» **What to work on**
1 - In the post on the Nashi youth movement, recast the paragraph beginning "Even when Nashi flagrantly breaks the law" as a short bulleted list that keeps its main facts.
2 - Answer these from the post on the Nashi youth movement:
(a) What does the name "Nashi" mean in English?
(b) Which author compares Nashi to the Hitler Youth?
(c) In what month and year did the British ambassador attend an opposition meeting?
3 - Write the next part of the post on the Nashi youth movement, following on from its final sentence.

» **Reading text**
******************************
Friday, August 3, 2007

Yours, Mine, And "Ours"

When your Lightning Round editor-in-chief first came across this week's lead story, the opening paragraphs had me thinking "kicker." Then it rose to the lead story. The former USSR's experiment with democracy is evaporating before our eyes because of a youth movement backed by the powers that be. But the threat isn't the return of Communism. It's worse.

(NOT SO) FREE LOVE. Russia isn't breeding enough, according to the Kremlin. So the "Nashi" ("Ours") organization is running a camp called the Love Oasis, where youths are encouraged to have sex. So far, it sounds like reconstituted hippiedom. But get beyond that, and you're looking at reconstituted fascism.

From the London Daily Mail:
But the real aim of the youth camp - and the 100,000-strong movement behind it - is not to improve Russia's demographic profile, but to attack democracy.

Under Mr Putin, Russia is sliding into fascism, with state control of the economy, media, politics and society becoming increasingly heavy-handed. And Nashi, along with other similar youth movements, such as 'Young Guard', and 'Young Russia', is in the forefront of the charge.
Author Edward Lucas compares Nashi to the Hitler Youth, explaining how the movement feeds on the bleak prospects of the average Russian life. Just like Communism used to, it offers hope to the hopeless, offering good jobs and good friends. Old reds, meet the new reds.
In July 2006, the British ambassador, Sir Anthony Brenton, infuriated the Kremlin by attending an opposition meeting. For months afterwards, he was noisily harassed by groups of Nashi supporters demanding that he "apologize". With uncanny accuracy, the hooligans knew his movements in advance - a sign of official tip-offs.

Even when Nashi flagrantly breaks the law, the authorities do not intervene. After Estonia enraged Russia by moving a Soviet-era war memorial in April, Nashi led the blockade of Estonia's Moscow embassy. It daubed the building with graffiti, blasted it with Stalin-era military music, ripped down the Estonian flag and attacked a visiting ambassador's car. The Moscow police, who normally stamp ruthlessly on public protest, stood by.
Is this the same country that embraced perestrokia and glastnost? Not anymore. And if Nashi gets its way, nobody will remember either of those terms:
Just as the Nazis in 1930s rewrote Germany's history, the Putin Kremlin is rewriting Russia's. It has rehabilitated Stalin, the greatest mass-murderer of the 20th century. And it is demonizing Boris Yeltsin, Russia's first democratically-elected president. That he destroyed totalitarianism is ignored. Instead, he is denounced for his "weak" pro-Western policies.
******************************
» **Source material**
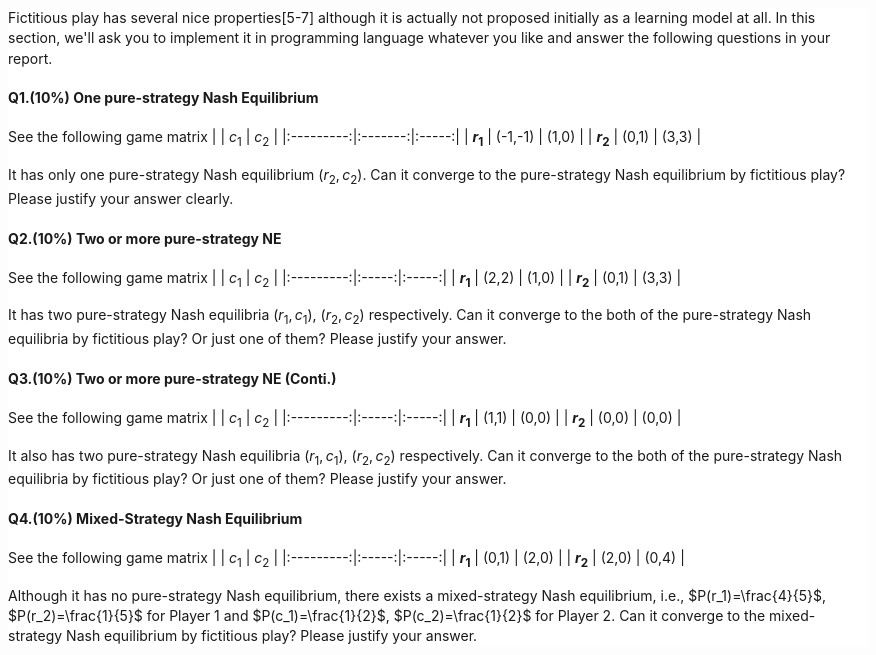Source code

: Fictitious play has several nice properties[5-7] although it is actually not proposed initially as a learning model at all. In this section, we'll ask you to implement it in programming language whatever you like and answer the following questions in your report.

#### Q1.(10%) One pure-strategy Nash Equilibrium
See the following game matrix
|           |  $c_1$  | $c_2$ |
|:---------:|:-------:|:-----:|
| **$r_1$** | (-1,-1) | (1,0) |
| **$r_2$** |  (0,1)  | (3,3) |

It has only one pure-strategy Nash equilibrium $(r_2,c_2)$. Can it converge to the pure-strategy Nash equilibrium by fictitious play? Please justify your answer clearly.

#### Q2.(10%) Two or more pure-strategy NE
See the following game matrix
|           | $c_1$ | $c_2$ |
|:---------:|:-----:|:-----:|
| **$r_1$** | (2,2) | (1,0) |
| **$r_2$** | (0,1) | (3,3) |

It has two pure-strategy Nash equilibria $(r_1,c_1)$, $(r_2,c_2)$ respectively. Can it converge to the both of the pure-strategy Nash equilibria by fictitious play? Or just one of them? Please justify your answer.

#### Q3.(10%) Two or more pure-strategy NE (Conti.)
See the following game matrix
|           | $c_1$ | $c_2$ |
|:---------:|:-----:|:-----:|
| **$r_1$** | (1,1) | (0,0) |
| **$r_2$** | (0,0) | (0,0) |

It also has two pure-strategy Nash equilibria $(r_1,c_1)$, $(r_2,c_2)$ respectively. Can it converge to the both of the pure-strategy Nash equilibria by fictitious play? Or just one of them? Please justify your answer.

#### Q4.(10%) Mixed-Strategy Nash Equilibrium
See the following game matrix
|           | $c_1$ | $c_2$ |
|:---------:|:-----:|:-----:|
| **$r_1$** | (0,1) | (2,0) |
| **$r_2$** | (2,0) | (0,4) |

Although it has no pure-strategy Nash equilibrium, there exists a mixed-strategy Nash equilibrium, i.e., $P(r_1)=\frac{4}{5}$, $P(r_2)=\frac{1}{5}$ for Player 1 and $P(c_1)=\frac{1}{2}$, $P(c_2)=\frac{1}{2}$ for Player 2. Can it converge to the mixed-strategy Nash equilibrium by fictitious play? Please justify your answer.
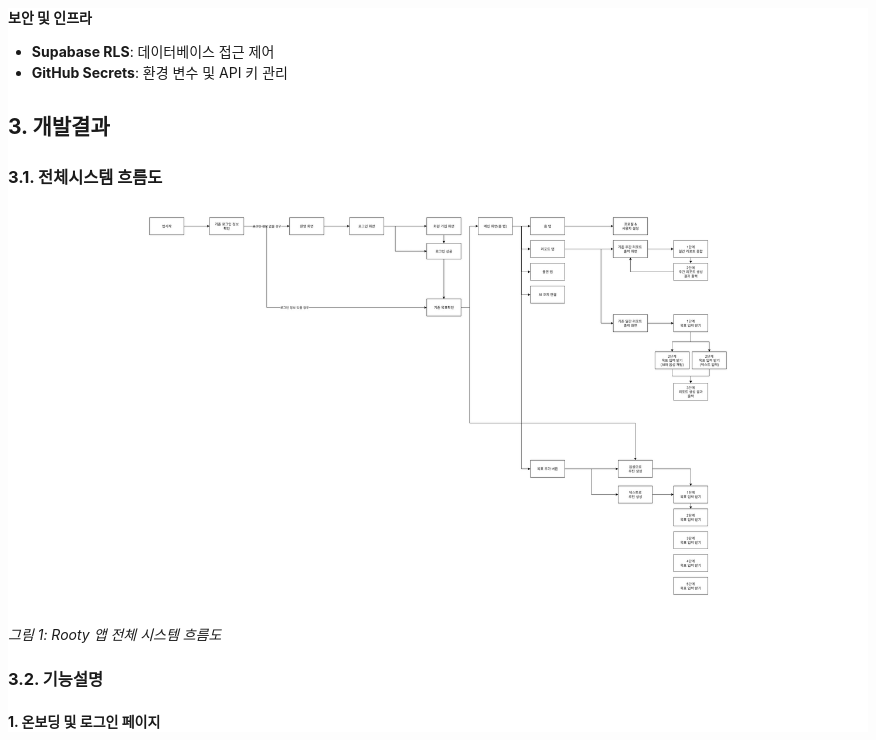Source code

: **보안 및 인프라**
- **Supabase RLS**: 데이터베이스 접근 제어
- **GitHub Secrets**: 환경 변수 및 API 키 관리

## 3. 개발결과

### 3.1. 전체시스템 흐름도

<div align="center">
  <img src="./media/images/system-flow.jpg" alt="시스템 흐름도" width="600">
</div>

*그림 1: Rooty 앱 전체 시스템 흐름도*

### 3.2. 기능설명

#### 1. 온보딩 및 로그인 페이지

<div align="center">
******************************
» **Task results**
1 -
- The authorities do not step in even when Nashi openly breaks the law.
- In April, Estonia moved a Soviet-era war memorial, which enraged Russia.
- Nashi then led a blockade of Estonia's embassy in Moscow.
- It covered the building in graffiti, blasted Stalin-era military music at it, tore down the Estonian flag and attacked a visiting ambassador's car.
- The Moscow police usually crush public protest, but they stood by.

2 -
(a) "Ours"
(b) Edward Lucas
(c) July 2006

3 -
The kids are eating it up.
Terrifyingly, the revived Soviet view of history is now widely held in Russia. A poll this week of Russian teenagers showed that a majority believe that Stalin did more good things than bad.
People complain about ignorant Americans, lame-brains threatening our democracy. At least ours is strong enough to survive. We fear it might not be long before we once again find ourselves talking about ICBMs and mutually assured destruction. Kinda makes Gorby's boldness all for nothing, doesn't it?

O CANADA! After W. won a second term, you heard a lot people talk about moving to Canada. Many did. In fact, the numbers cited by ABC News are at a 30-year-high:
In 2006, 10,942 Americans went to Canada, compared with 9,262 in 2005 and 5,828 in 2000, according to a survey by the Association for Canadian Studies.

Of course, those numbers are still outweighed by the number of Canadians going the other way. Yet, that imbalance is shrinking. Last year, 23,913 Canadians moved to the United States, a significant decrease from 29,930 in 2005.
The reason people make the move isn't surprising, but the perceptions are saddening:
Jo Davenport, who wrote "The Canadian Way," moved from Atlanta to Nova Scotia in December 2001. She also cites political reasons for her move, saying that she disagreed with the Bush administration's decisions after 9/11.

"Things are totally different here because they care about their people here," she says, explaining that she's only been back home once or twice.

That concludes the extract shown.